Turn the stretch from the first line through the line containing "elevation (m): 300" into a JSON list of strings, one string per line, with blank lines left out. Leave the pictures out of the answer.

** START **

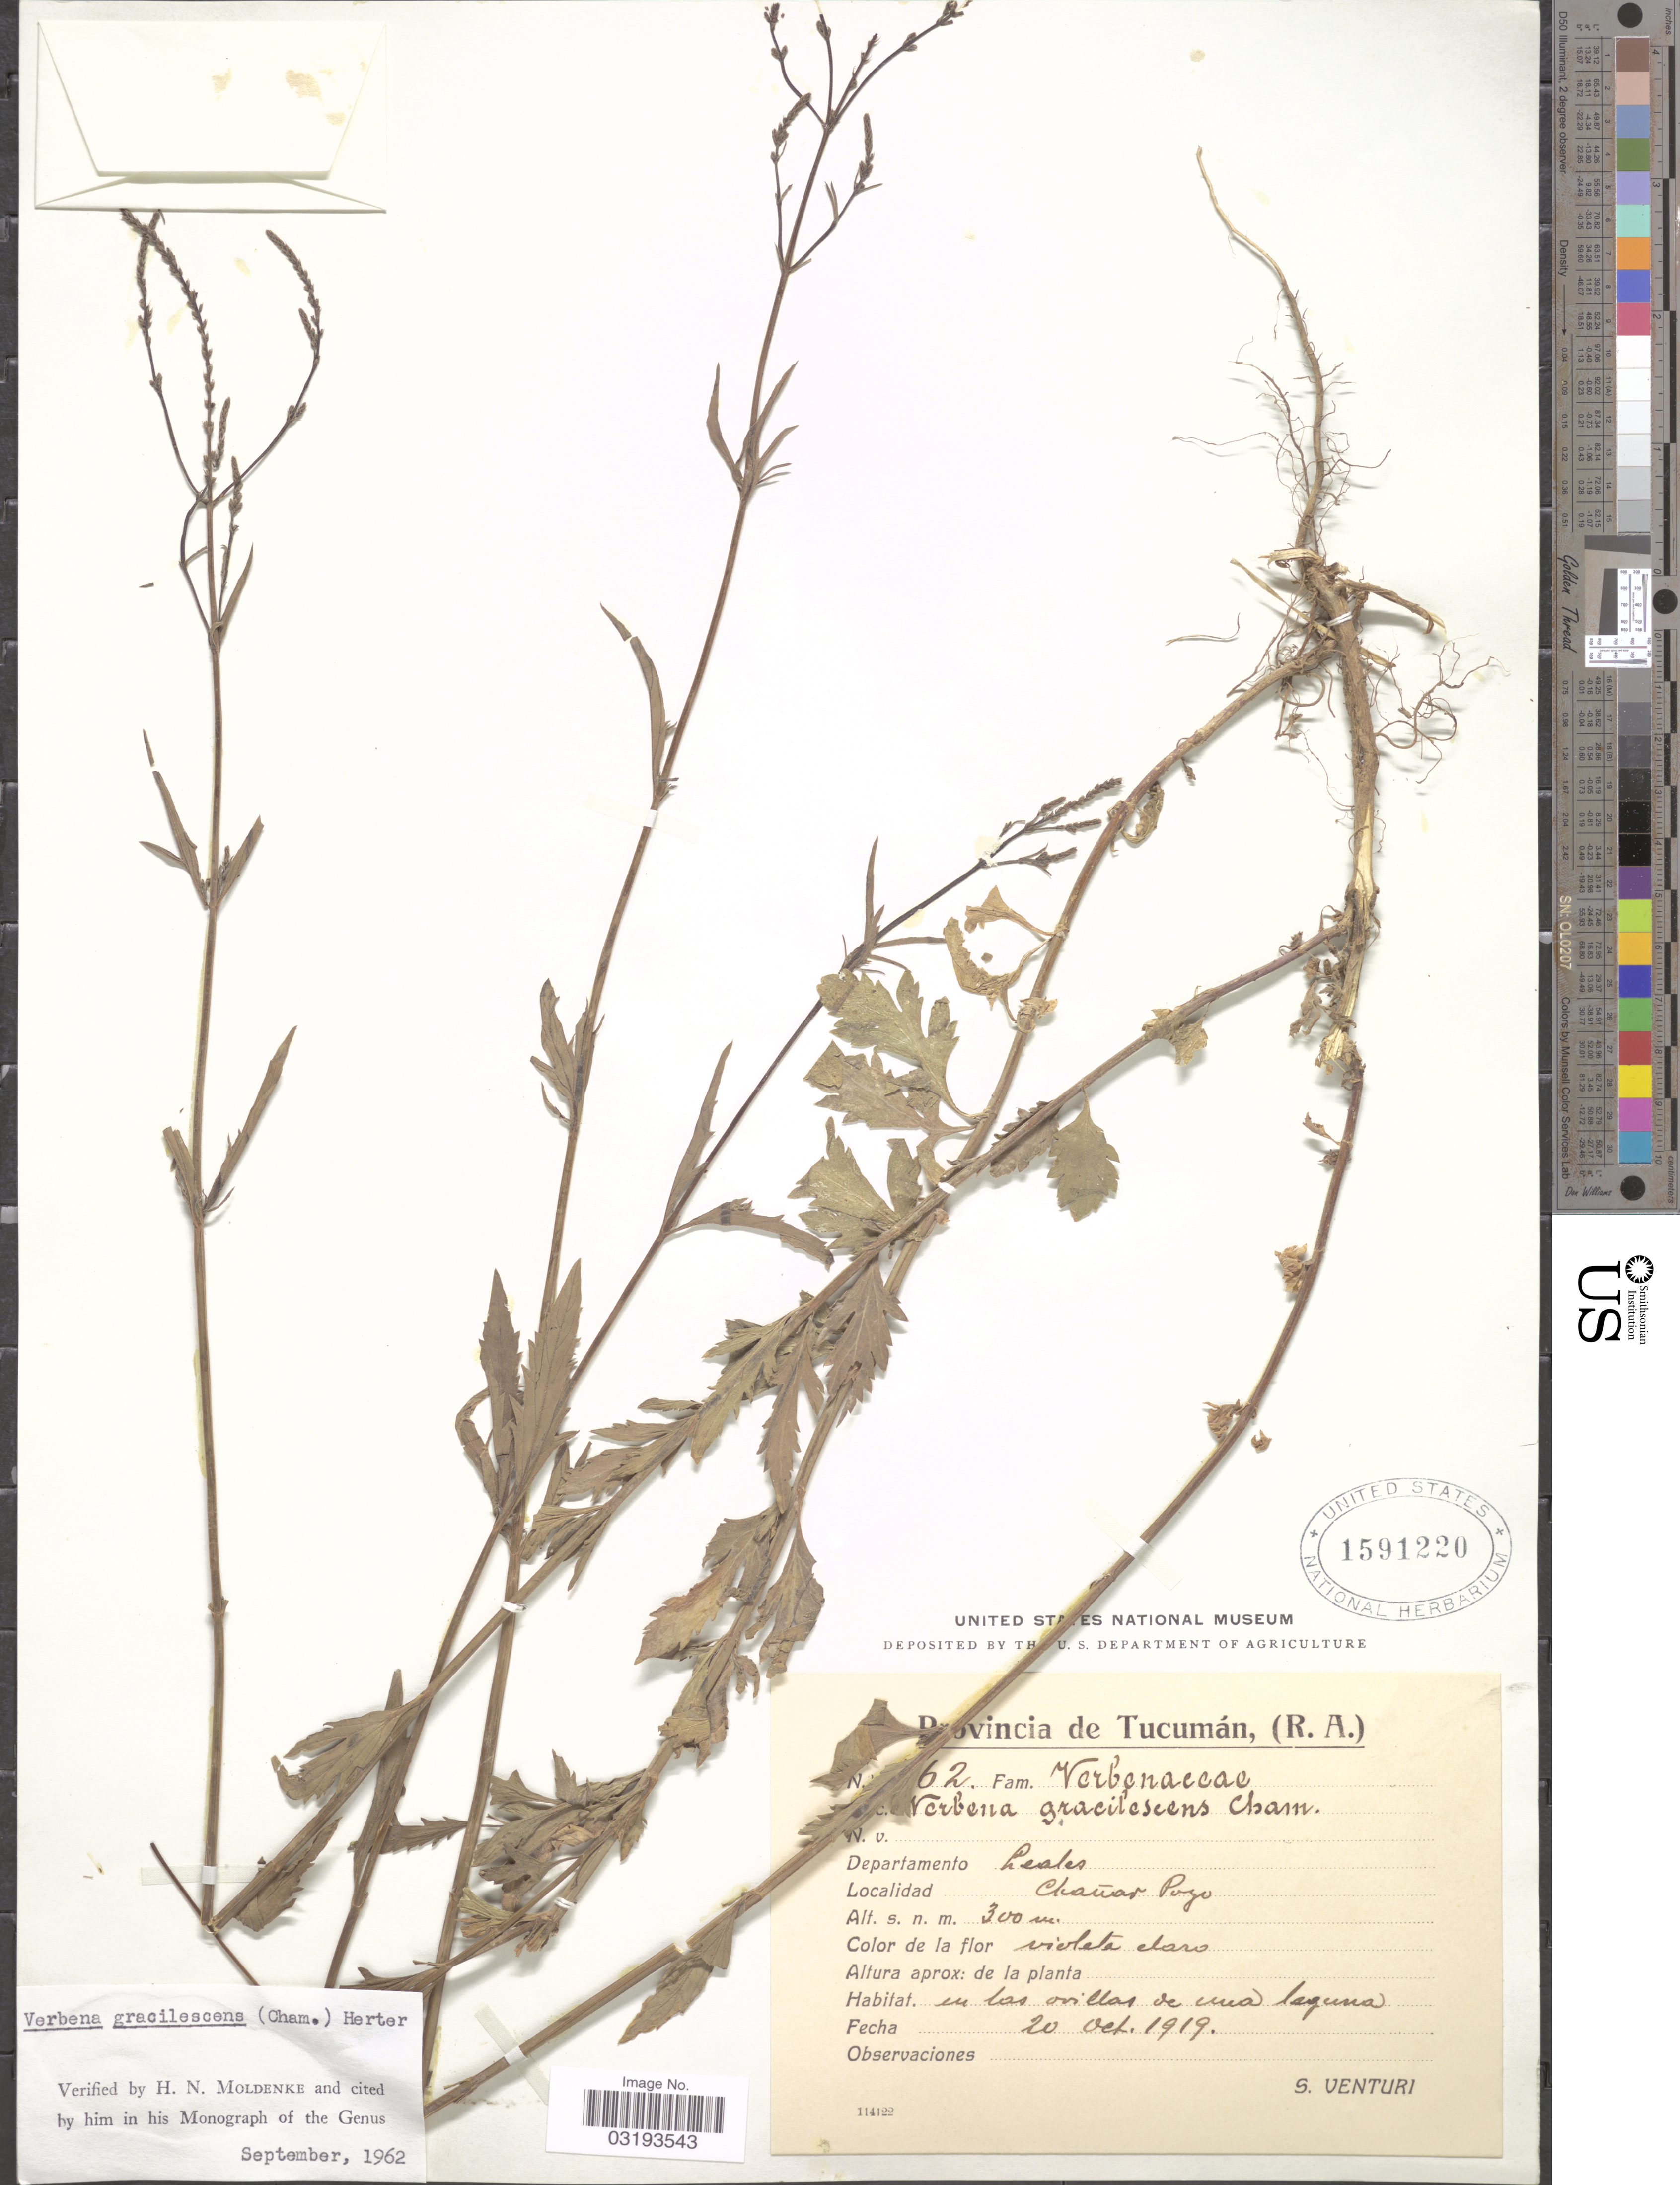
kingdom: Plantae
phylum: Tracheophyta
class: Magnoliopsida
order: Lamiales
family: Verbenaceae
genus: Verbena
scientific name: Verbena gracilescens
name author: (Cham.) Herter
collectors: S. Venturi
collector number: !62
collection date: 1919-10-20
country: Argentina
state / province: Tucuman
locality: Departamento Leales. Chañar Pozo.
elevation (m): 300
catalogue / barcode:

** END **

| Solution to this problem |
[
  "kingdom: Plantae",
  "phylum: Tracheophyta",
  "class: Magnoliopsida",
  "order: Lamiales",
  "family: Verbenaceae",
  "genus: Verbena",
  "scientific name: Verbena gracilescens",
  "name author: (Cham.) Herter",
  "collectors: S. Venturi",
  "collector number: !62",
  "collection date: 1919-10-20",
  "country: Argentina",
  "state / province: Tucuman",
  "locality: Departamento Leales. Chañar Pozo.",
  "elevation (m): 300"
]